### WHAT NEEDS TO BE DONE
As an exercise, copy out the entries exactly as written.

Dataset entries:
"""

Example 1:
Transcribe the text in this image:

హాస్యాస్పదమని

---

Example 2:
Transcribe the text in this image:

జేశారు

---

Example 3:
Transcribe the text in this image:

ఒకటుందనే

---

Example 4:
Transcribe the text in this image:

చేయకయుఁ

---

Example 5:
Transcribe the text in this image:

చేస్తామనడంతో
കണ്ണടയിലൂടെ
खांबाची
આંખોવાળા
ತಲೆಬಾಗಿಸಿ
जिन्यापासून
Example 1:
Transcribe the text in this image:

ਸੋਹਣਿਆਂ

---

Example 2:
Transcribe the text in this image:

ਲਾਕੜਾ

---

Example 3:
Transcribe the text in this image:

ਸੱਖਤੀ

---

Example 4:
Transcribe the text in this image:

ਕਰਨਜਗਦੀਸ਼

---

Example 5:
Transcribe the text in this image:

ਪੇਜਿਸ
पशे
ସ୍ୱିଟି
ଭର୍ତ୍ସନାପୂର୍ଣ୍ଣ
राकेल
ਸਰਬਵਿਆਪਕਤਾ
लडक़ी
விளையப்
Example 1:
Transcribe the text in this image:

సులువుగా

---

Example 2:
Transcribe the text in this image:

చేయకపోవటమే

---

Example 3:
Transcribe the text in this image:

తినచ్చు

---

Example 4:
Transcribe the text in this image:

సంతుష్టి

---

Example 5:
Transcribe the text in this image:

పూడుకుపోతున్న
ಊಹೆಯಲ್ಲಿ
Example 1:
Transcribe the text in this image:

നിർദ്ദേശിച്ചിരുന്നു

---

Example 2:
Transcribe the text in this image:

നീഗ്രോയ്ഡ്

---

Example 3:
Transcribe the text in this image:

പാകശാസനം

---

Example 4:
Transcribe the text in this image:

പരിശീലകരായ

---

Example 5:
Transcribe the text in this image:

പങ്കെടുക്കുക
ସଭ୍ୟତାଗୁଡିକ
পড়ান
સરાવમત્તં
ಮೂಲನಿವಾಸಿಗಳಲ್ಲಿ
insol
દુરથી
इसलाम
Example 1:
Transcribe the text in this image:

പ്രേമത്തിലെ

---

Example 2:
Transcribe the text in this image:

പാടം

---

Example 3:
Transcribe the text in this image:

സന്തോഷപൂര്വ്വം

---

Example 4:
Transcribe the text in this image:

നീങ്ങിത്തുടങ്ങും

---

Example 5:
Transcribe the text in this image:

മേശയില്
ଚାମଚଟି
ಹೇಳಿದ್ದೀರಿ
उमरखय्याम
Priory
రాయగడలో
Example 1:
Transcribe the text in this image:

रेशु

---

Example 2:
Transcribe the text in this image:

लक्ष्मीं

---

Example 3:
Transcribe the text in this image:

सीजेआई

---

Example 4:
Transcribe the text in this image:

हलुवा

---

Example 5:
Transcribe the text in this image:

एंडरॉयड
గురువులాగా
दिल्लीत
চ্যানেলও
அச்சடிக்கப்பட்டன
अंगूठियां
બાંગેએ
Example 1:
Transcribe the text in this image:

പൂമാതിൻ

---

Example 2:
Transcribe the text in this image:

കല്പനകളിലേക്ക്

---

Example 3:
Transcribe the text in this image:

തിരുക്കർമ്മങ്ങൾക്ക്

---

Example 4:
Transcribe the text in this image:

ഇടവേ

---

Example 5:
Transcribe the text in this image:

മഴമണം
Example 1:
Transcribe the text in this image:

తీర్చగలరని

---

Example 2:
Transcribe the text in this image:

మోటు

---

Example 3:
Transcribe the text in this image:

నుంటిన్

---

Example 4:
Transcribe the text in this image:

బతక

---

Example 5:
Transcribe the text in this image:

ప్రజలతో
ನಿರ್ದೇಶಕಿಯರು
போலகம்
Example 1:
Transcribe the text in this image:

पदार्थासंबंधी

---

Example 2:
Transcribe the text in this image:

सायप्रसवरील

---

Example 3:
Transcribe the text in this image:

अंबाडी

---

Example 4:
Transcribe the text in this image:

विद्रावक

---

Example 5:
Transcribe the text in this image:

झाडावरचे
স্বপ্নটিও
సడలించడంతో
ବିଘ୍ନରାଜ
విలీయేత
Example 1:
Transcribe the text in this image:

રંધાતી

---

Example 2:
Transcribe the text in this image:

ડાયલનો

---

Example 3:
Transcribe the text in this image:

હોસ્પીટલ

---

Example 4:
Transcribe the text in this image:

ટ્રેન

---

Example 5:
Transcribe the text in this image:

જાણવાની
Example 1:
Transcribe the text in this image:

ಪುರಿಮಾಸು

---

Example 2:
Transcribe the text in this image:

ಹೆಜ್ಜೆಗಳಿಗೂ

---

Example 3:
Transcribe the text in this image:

"""

### PROBLEM SOLUTION
Example 1:
Transcribe the text in this image:

హాస్యాస్పదమని

---

Example 2:
Transcribe the text in this image:

జేశారు

---

Example 3:
Transcribe the text in this image:

ఒకటుందనే

---

Example 4:
Transcribe the text in this image:

చేయకయుఁ

---

Example 5:
Transcribe the text in this image:

చేస్తామనడంతో
കണ്ണടയിലൂടെ
खांबाची
આંખોવાળા
ತಲೆಬಾಗಿಸಿ
जिन्यापासून
Example 1:
Transcribe the text in this image:

ਸੋਹਣਿਆਂ

---

Example 2:
Transcribe the text in this image:

ਲਾਕੜਾ

---

Example 3:
Transcribe the text in this image:

ਸੱਖਤੀ

---

Example 4:
Transcribe the text in this image:

ਕਰਨਜਗਦੀਸ਼

---

Example 5:
Transcribe the text in this image:

ਪੇਜਿਸ
पशे
ସ୍ୱିଟି
ଭର୍ତ୍ସନାପୂର୍ଣ୍ଣ
राकेल
ਸਰਬਵਿਆਪਕਤਾ
लडक़ी
விளையப்
Example 1:
Transcribe the text in this image:

సులువుగా

---

Example 2:
Transcribe the text in this image:

చేయకపోవటమే

---

Example 3:
Transcribe the text in this image:

తినచ్చు

---

Example 4:
Transcribe the text in this image:

సంతుష్టి

---

Example 5:
Transcribe the text in this image:

పూడుకుపోతున్న
ಊಹೆಯಲ್ಲಿ
Example 1:
Transcribe the text in this image:

നിർദ്ദേശിച്ചിരുന്നു

---

Example 2:
Transcribe the text in this image:

നീഗ്രോയ്ഡ്

---

Example 3:
Transcribe the text in this image:

പാകശാസനം

---

Example 4:
Transcribe the text in this image:

പരിശീലകരായ

---

Example 5:
Transcribe the text in this image:

പങ്കെടുക്കുക
ସଭ୍ୟତାଗୁଡିକ
পড়ান
સરાવમત્તં
ಮೂಲನಿವಾಸಿಗಳಲ್ಲಿ
insol
દુરથી
इसलाम
Example 1:
Transcribe the text in this image:

പ്രേമത്തിലെ

---

Example 2:
Transcribe the text in this image:

പാടം

---

Example 3:
Transcribe the text in this image:

സന്തോഷപൂര്വ്വം

---

Example 4:
Transcribe the text in this image:

നീങ്ങിത്തുടങ്ങും

---

Example 5:
Transcribe the text in this image:

മേശയില്
ଚାମଚଟି
ಹೇಳಿದ್ದೀರಿ
उमरखय्याम
Priory
రాయగడలో
Example 1:
Transcribe the text in this image:

रेशु

---

Example 2:
Transcribe the text in this image:

लक्ष्मीं

---

Example 3:
Transcribe the text in this image:

सीजेआई

---

Example 4:
Transcribe the text in this image:

हलुवा

---

Example 5:
Transcribe the text in this image:

एंडरॉयड
గురువులాగా
दिल्लीत
চ্যানেলও
அச்சடிக்கப்பட்டன
अंगूठियां
બાંગેએ
Example 1:
Transcribe the text in this image:

പൂമാതിൻ

---

Example 2:
Transcribe the text in this image:

കല്പനകളിലേക്ക്

---

Example 3:
Transcribe the text in this image:

തിരുക്കർമ്മങ്ങൾക്ക്

---

Example 4:
Transcribe the text in this image:

ഇടവേ

---

Example 5:
Transcribe the text in this image:

മഴമണം
Example 1:
Transcribe the text in this image:

తీర్చగలరని

---

Example 2:
Transcribe the text in this image:

మోటు

---

Example 3:
Transcribe the text in this image:

నుంటిన్

---

Example 4:
Transcribe the text in this image:

బతక

---

Example 5:
Transcribe the text in this image:

ప్రజలతో
ನಿರ್ದೇಶಕಿಯರು
போலகம்
Example 1:
Transcribe the text in this image:

पदार्थासंबंधी

---

Example 2:
Transcribe the text in this image:

सायप्रसवरील

---

Example 3:
Transcribe the text in this image:

अंबाडी

---

Example 4:
Transcribe the text in this image:

विद्रावक

---

Example 5:
Transcribe the text in this image:

झाडावरचे
স্বপ্নটিও
సడలించడంతో
ବିଘ୍ନରାଜ
విలీయేత
Example 1:
Transcribe the text in this image:

રંધાતી

---

Example 2:
Transcribe the text in this image:

ડાયલનો

---

Example 3:
Transcribe the text in this image:

હોસ્પીટલ

---

Example 4:
Transcribe the text in this image:

ટ્રેન

---

Example 5:
Transcribe the text in this image:

જાણવાની
Example 1:
Transcribe the text in this image:

ಪುರಿಮಾಸು

---

Example 2:
Transcribe the text in this image:

ಹೆಜ್ಜೆಗಳಿಗೂ

---

Example 3:
Transcribe the text in this image:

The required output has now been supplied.